## Problem
Copy the data below with every instance of "Source code" changed to "Markdown source", keeping everything else the same.

##### Data supplied #####

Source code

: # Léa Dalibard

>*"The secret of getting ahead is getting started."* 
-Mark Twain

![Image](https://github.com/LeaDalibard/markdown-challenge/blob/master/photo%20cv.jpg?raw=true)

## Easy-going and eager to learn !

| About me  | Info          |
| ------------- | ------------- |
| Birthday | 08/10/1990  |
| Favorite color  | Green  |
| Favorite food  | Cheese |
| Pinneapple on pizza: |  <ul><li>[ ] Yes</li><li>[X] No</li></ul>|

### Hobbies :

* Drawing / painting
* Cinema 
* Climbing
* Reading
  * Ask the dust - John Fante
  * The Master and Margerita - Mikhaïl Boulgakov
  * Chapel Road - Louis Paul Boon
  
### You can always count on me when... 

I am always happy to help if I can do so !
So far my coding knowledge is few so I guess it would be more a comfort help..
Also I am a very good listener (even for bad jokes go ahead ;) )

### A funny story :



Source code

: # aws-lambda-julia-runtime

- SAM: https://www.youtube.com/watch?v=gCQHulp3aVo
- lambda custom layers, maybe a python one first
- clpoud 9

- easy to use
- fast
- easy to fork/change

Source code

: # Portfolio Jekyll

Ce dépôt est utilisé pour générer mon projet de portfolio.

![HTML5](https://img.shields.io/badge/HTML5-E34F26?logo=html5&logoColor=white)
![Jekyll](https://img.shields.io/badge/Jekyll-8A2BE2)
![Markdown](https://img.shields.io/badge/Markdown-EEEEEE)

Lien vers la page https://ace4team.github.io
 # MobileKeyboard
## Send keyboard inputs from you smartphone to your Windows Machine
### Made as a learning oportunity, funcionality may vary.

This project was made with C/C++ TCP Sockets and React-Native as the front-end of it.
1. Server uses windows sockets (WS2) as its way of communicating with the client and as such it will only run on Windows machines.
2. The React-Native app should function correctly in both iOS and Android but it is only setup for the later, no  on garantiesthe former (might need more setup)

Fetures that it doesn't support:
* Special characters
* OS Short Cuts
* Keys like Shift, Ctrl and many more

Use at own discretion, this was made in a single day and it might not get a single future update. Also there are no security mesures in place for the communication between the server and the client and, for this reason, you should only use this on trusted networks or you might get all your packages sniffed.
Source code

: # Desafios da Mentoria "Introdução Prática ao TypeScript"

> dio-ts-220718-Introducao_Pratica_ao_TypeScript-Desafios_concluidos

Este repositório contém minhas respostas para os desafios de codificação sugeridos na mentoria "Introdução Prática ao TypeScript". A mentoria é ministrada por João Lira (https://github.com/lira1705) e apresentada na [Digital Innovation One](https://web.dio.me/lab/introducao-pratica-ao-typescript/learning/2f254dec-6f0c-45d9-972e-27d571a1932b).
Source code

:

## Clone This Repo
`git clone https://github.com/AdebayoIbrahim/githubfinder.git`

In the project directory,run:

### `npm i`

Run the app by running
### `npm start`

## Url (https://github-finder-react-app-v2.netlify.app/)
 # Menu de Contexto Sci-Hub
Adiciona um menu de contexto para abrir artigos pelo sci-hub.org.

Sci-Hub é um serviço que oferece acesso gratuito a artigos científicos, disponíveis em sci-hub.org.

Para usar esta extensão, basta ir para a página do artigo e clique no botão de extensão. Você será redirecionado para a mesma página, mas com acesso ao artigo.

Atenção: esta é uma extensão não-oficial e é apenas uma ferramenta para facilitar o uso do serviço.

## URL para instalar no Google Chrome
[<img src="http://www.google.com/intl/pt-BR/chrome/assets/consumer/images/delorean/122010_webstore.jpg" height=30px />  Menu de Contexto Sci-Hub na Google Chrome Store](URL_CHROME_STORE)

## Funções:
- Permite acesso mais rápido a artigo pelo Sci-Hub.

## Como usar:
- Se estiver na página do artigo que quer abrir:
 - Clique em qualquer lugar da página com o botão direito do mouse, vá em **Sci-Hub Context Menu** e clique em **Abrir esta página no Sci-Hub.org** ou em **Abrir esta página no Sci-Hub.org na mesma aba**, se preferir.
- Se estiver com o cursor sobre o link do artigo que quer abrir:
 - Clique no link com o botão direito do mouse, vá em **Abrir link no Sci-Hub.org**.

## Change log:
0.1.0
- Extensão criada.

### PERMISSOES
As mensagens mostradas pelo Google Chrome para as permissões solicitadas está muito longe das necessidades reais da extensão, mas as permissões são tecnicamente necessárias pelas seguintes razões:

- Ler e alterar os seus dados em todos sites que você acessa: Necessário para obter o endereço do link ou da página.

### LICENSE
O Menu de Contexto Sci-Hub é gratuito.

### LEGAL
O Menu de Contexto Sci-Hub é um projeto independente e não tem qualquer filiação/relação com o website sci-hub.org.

#####

## Task answer
Markdown source

: # Léa Dalibard

>*"The secret of getting ahead is getting started."* 
-Mark Twain

![Image](https://github.com/LeaDalibard/markdown-challenge/blob/master/photo%20cv.jpg?raw=true)

## Easy-going and eager to learn !

| About me  | Info          |
| ------------- | ------------- |
| Birthday | 08/10/1990  |
| Favorite color  | Green  |
| Favorite food  | Cheese |
| Pinneapple on pizza: |  <ul><li>[ ] Yes</li><li>[X] No</li></ul>|

### Hobbies :

* Drawing / painting
* Cinema 
* Climbing
* Reading
  * Ask the dust - John Fante
  * The Master and Margerita - Mikhaïl Boulgakov
  * Chapel Road - Louis Paul Boon
  
### You can always count on me when... 

I am always happy to help if I can do so !
So far my coding knowledge is few so I guess it would be more a comfort help..
Also I am a very good listener (even for bad jokes go ahead ;) )

### A funny story :



Markdown source

: # aws-lambda-julia-runtime

- SAM: https://www.youtube.com/watch?v=gCQHulp3aVo
- lambda custom layers, maybe a python one first
- clpoud 9

- easy to use
- fast
- easy to fork/change

Markdown source

: # Portfolio Jekyll

Ce dépôt est utilisé pour générer mon projet de portfolio.

![HTML5](https://img.shields.io/badge/HTML5-E34F26?logo=html5&logoColor=white)
![Jekyll](https://img.shields.io/badge/Jekyll-8A2BE2)
![Markdown](https://img.shields.io/badge/Markdown-EEEEEE)

Lien vers la page https://ace4team.github.io
 # MobileKeyboard
## Send keyboard inputs from you smartphone to your Windows Machine
### Made as a learning oportunity, funcionality may vary.

This project was made with C/C++ TCP Sockets and React-Native as the front-end of it.
1. Server uses windows sockets (WS2) as its way of communicating with the client and as such it will only run on Windows machines.
2. The React-Native app should function correctly in both iOS and Android but it is only setup for the later, no  on garantiesthe former (might need more setup)

Fetures that it doesn't support:
* Special characters
* OS Short Cuts
* Keys like Shift, Ctrl and many more

Use at own discretion, this was made in a single day and it might not get a single future update. Also there are no security mesures in place for the communication between the server and the client and, for this reason, you should only use this on trusted networks or you might get all your packages sniffed.
Markdown source

: # Desafios da Mentoria "Introdução Prática ao TypeScript"

> dio-ts-220718-Introducao_Pratica_ao_TypeScript-Desafios_concluidos

Este repositório contém minhas respostas para os desafios de codificação sugeridos na mentoria "Introdução Prática ao TypeScript". A mentoria é ministrada por João Lira (https://github.com/lira1705) e apresentada na [Digital Innovation One](https://web.dio.me/lab/introducao-pratica-ao-typescript/learning/2f254dec-6f0c-45d9-972e-27d571a1932b).
Markdown source

:

## Clone This Repo
`git clone https://github.com/AdebayoIbrahim/githubfinder.git`

In the project directory,run:

### `npm i`

Run the app by running
### `npm start`

## Url (https://github-finder-react-app-v2.netlify.app/)
 # Menu de Contexto Sci-Hub
Adiciona um menu de contexto para abrir artigos pelo sci-hub.org.

Sci-Hub é um serviço que oferece acesso gratuito a artigos científicos, disponíveis em sci-hub.org.

Para usar esta extensão, basta ir para a página do artigo e clique no botão de extensão. Você será redirecionado para a mesma página, mas com acesso ao artigo.

Atenção: esta é uma extensão não-oficial e é apenas uma ferramenta para facilitar o uso do serviço.

## URL para instalar no Google Chrome
[<img src="http://www.google.com/intl/pt-BR/chrome/assets/consumer/images/delorean/122010_webstore.jpg" height=30px />  Menu de Contexto Sci-Hub na Google Chrome Store](URL_CHROME_STORE)

## Funções:
- Permite acesso mais rápido a artigo pelo Sci-Hub.

## Como usar:
- Se estiver na página do artigo que quer abrir:
 - Clique em qualquer lugar da página com o botão direito do mouse, vá em **Sci-Hub Context Menu** e clique em **Abrir esta página no Sci-Hub.org** ou em **Abrir esta página no Sci-Hub.org na mesma aba**, se preferir.
- Se estiver com o cursor sobre o link do artigo que quer abrir:
 - Clique no link com o botão direito do mouse, vá em **Abrir link no Sci-Hub.org**.

## Change log:
0.1.0
- Extensão criada.

### PERMISSOES
As mensagens mostradas pelo Google Chrome para as permissões solicitadas está muito longe das necessidades reais da extensão, mas as permissões são tecnicamente necessárias pelas seguintes razões:

- Ler e alterar os seus dados em todos sites que você acessa: Necessário para obter o endereço do link ou da página.

### LICENSE
O Menu de Contexto Sci-Hub é gratuito.

### LEGAL
O Menu de Contexto Sci-Hub é um projeto independente e não tem qualquer filiação/relação com o website sci-hub.org.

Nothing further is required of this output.